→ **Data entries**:

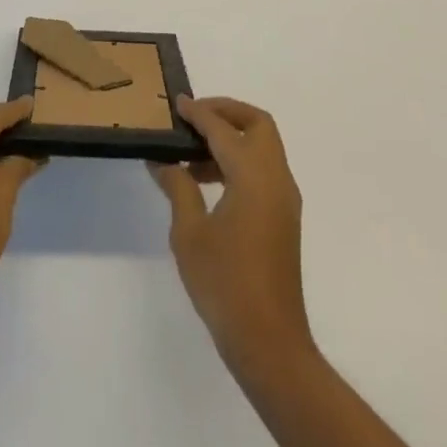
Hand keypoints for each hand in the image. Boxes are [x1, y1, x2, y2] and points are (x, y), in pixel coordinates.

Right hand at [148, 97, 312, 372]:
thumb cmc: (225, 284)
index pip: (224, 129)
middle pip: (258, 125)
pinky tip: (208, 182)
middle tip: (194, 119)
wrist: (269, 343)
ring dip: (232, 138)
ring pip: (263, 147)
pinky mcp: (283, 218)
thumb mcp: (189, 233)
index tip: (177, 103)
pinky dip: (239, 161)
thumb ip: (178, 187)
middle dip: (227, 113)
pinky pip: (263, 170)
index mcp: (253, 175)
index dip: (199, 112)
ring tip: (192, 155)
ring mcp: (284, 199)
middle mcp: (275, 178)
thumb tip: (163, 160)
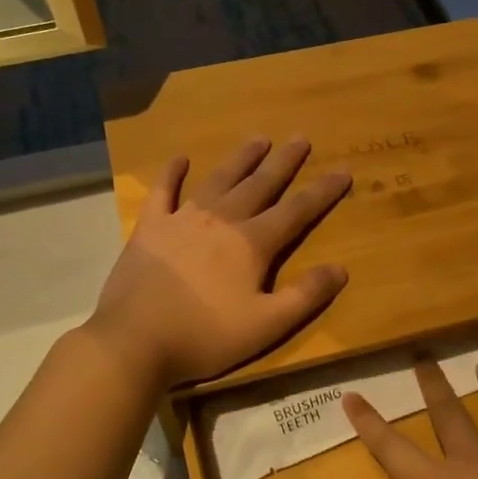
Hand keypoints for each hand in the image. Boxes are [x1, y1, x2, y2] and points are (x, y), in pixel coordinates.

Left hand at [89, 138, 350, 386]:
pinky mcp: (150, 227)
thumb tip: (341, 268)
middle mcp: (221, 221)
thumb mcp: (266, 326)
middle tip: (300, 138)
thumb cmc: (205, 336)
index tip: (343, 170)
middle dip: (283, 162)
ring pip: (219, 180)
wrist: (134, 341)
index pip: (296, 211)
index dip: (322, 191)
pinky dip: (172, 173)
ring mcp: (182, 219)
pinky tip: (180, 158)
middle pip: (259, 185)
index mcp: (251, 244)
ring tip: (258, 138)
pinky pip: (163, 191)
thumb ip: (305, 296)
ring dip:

→ **PROBLEM STATEMENT**:
Establish how many lines of the entries hold the word "ring", giving nothing but the number.

→ **TASK SOLUTION**:
8